Supplied text:
*-*-*
Virino

The virino is a hypothetical infectious particle that was once theorized to be the cause of scrapie and other degenerative diseases of the central nervous system; it was thought to consist of nucleic acids in a protective coat of host cell proteins. The hypothesis was never widely accepted and the causative agents responsible for these diseases are now known to be prions.[1]

Origin of the concept

The virino was described partially to protect the central dogma of molecular biology, which was threatened by the existence of a series of degenerative neurological TSE diseases including kuru, CJD, scrapie in sheep, and BSE in cattle. The central dogma states that nucleic acids act as the information carriers, and DNA and RNA make proteins. Proteins alone cannot make DNA. However, studies searching for the transmission agent of scrapie and other TSEs have failed to culture bacteria, and tests attacking nucleic acids strands have little effect on the infectivity of TSE solutions. These failures largely rule out a virus as the infective agent. Experiments using electron beams designed to disrupt large molecules have been performed to investigate the size of the agent show that it is very small: much smaller than the smallest known virus.
*-*-*
Items listed in a dataset:

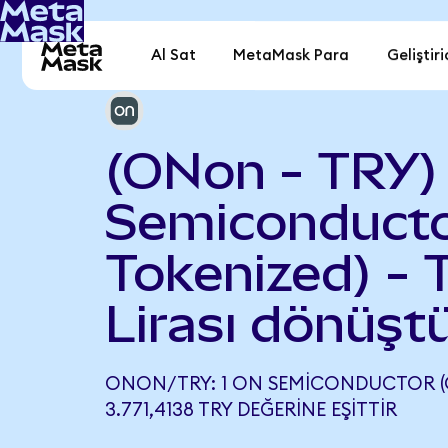
Al Sat
MetaMask Para
Geliştiri
(ONon - TRY)
Semiconducto
Tokenized) - 
Lirası dönüşt
ONON/TRY: 1 ON SEMICONDUCTOR (
3.771,4138 TRY DEĞERINE EŞITTIR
*-*-*
Problems to solve:
a - Reproduce everything in the virino text from "Origin of the" down to "smallest known virus.".
b - Carry the virino text forward from where it stops, writing the passage that comes next.

Answers provided:
a -
Origin of the concept

The virino was described partially to protect the central dogma of molecular biology, which was threatened by the existence of a series of degenerative neurological TSE diseases including kuru, CJD, scrapie in sheep, and BSE in cattle. The central dogma states that nucleic acids act as the information carriers, and DNA and RNA make proteins. Proteins alone cannot make DNA. However, studies searching for the transmission agent of scrapie and other TSEs have failed to culture bacteria, and tests attacking nucleic acids strands have little effect on the infectivity of TSE solutions. These failures largely rule out a virus as the infective agent. Experiments using electron beams designed to disrupt large molecules have been performed to investigate the size of the agent show that it is very small: much smaller than the smallest known virus.

b -
The virino also has the benefit of explaining the traits of TSEs which resemble nucleic acids: for example, their occurrence in strains, which positively indicates the TSE agent is information carrying, and not merely a toxin.

History of description

In 1971, Dickinson, AG and Meikle, VM provided a hypothesis for the replication of the scrapie agent. This hypothesis was based on the discovery of a single autosomal gene controlling the scrapie incubation period in mice and on observations about strains of the scrapie agent. They dubbed the gene sinc for scrapie incubator. This hypothesis proposed that the gene products of each sinc allele contributed to a multimeric protein structure, which then formed a 'replication site' for the scrapie agent. The replication of the agent would depend on how the particular strain interacted with the replication site and of what the site was composed. The fact that different strains of scrapie were known had suggested the agent was similar to conventional viruses in that it carried a genome composed of nucleic acids. Thus, variants could arise during incubation, giving rise to new strains. No host-encoded properties were found to determine scrapie agent strain differences. This was thought to prove that the genome of the agent could vary independently and, although replicated by normal host mechanisms, was not coded by the host. The term 'virino' was coined to reflect the small size, immunological neutrality, and virus-like nature of the infectious particles.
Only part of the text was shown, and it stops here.